Concurrent translocation of multiple polypeptide chains through the proteasomal degradation channel.

The proteasome can actively unfold proteins by sequentially unraveling their substrates from the attachment point of the degradation signal. To investigate the steric constraints imposed on substrate proteins during their degradation by the proteasome, we constructed a model protein in which specific parts of the polypeptide chain were covalently connected through disulfide bridges. The cross-linked model proteins were fully degraded by the proteasome, but two or more cross-links retarded the degradation slightly. These results suggest that the pore of the proteasome allows the concurrent passage of at least three stretches of a polypeptide chain. A degradation channel that can tolerate some steric bulk may reconcile the two opposing needs for degradation that is compartmentalized to avoid aberrant proteolysis yet able to handle a range of substrates of various sizes.

Lack of a robust unfoldase activity confers a unique level of substrate specificity to the universal AAA protease FtsH.

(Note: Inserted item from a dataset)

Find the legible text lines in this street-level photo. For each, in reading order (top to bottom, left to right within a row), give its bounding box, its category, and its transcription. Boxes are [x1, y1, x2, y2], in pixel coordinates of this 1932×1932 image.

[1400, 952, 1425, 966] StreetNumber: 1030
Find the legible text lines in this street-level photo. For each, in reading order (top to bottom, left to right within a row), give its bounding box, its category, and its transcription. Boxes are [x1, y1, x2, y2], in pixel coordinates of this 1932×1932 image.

FtsH, a member of the AAA family of proteins, is the only membrane ATP-dependent protease universally conserved in prokaryotes, and the only essential ATP-dependent protease in Escherichia coli. We investigated the mechanism of degradation by FtsH. Other well-studied ATP-dependent proteases use ATP to unfold their substrates. In contrast, both in vitro and in vivo studies indicate that degradation by FtsH occurs efficiently only when the substrate is a protein of low intrinsic thermodynamic stability. Because FtsH lacks robust unfoldase activity, it is able to use the protein folding state of substrates as a criterion for degradation. This feature may be key to its role in the cell and account for its ubiquitous distribution among prokaryotic organisms.